Incidents/20150428-EventLogging
Summary
A change to the mediawiki-core api caused EventLogging schemas to be returned with "required": "" instead of "required": true. This caused a schema validation error and stopped all events from validating. While debugging, we lost about 2 hours of data. We can not backfill the lost data.
Timeline
Tuesday, April 28, 20:52
Noticed that EL was crashing and throwing an error on every event. After help from Bryan Davis and Kunal Mehta we found out this was due to a mediawiki-core change that had just been deployed. They started working on it with Unbreak Now priority (thanks guys).
Tuesday, April 28, 22:44
This patch to core resolved the issue: https://gerrit.wikimedia.org/r/#/c/207297/ and this bug was filed to track the problem from the analytics point of view: https://phabricator.wikimedia.org/T97487.
Tuesday, April 28, 23:03
Event Logging recovered in Icinga.
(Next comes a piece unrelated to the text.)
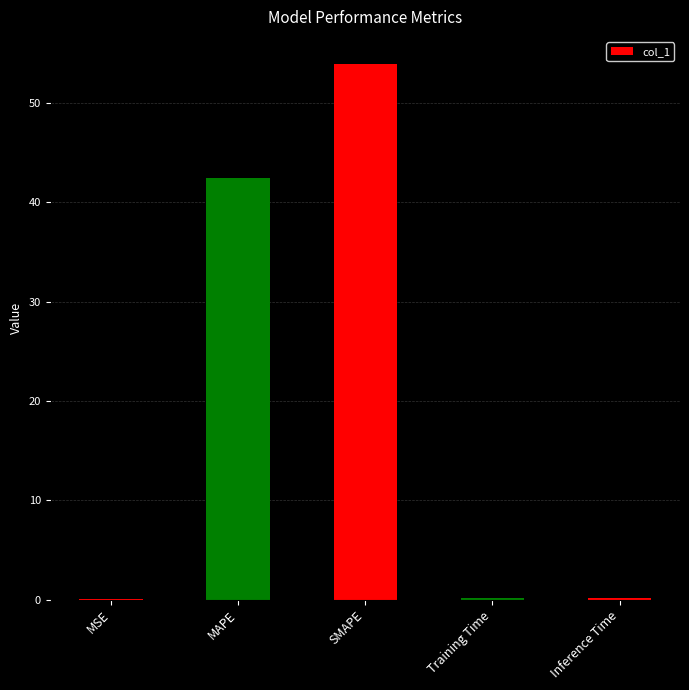

What is the ratio of the value at MAPE to the value at SMAPE?

0.8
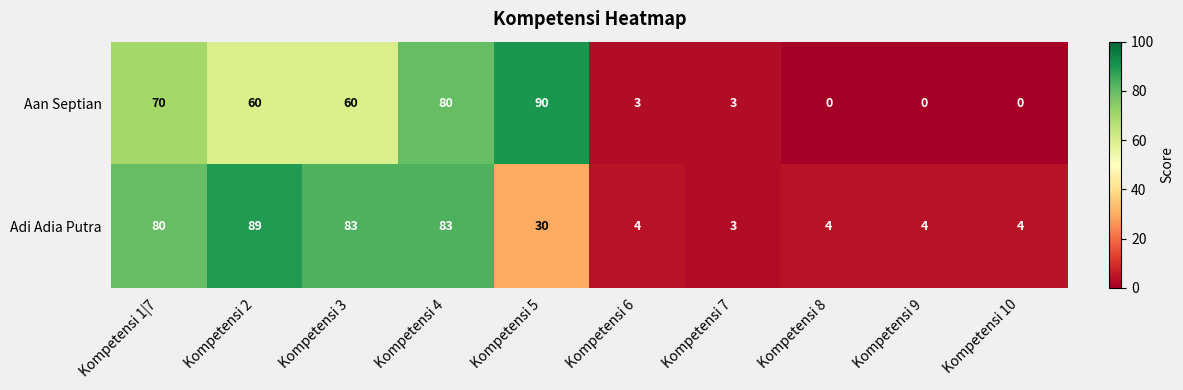

The Adi Adia Putra series shows 2 at Kompetensi 6. True or false?

False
All is well again.
Conclusions
We can't backfill the lost data because we had to stop the processes that create the backup logs in order to debug. A fairly quick fix that's available right now is to start sending events to the kafka pipeline. This would give us a buffer and let us turn off the single point of failure Event Logging server to do maintenance, debugging, etc.
- Status: Done Fix to API so EventLogging schemas are served as expected.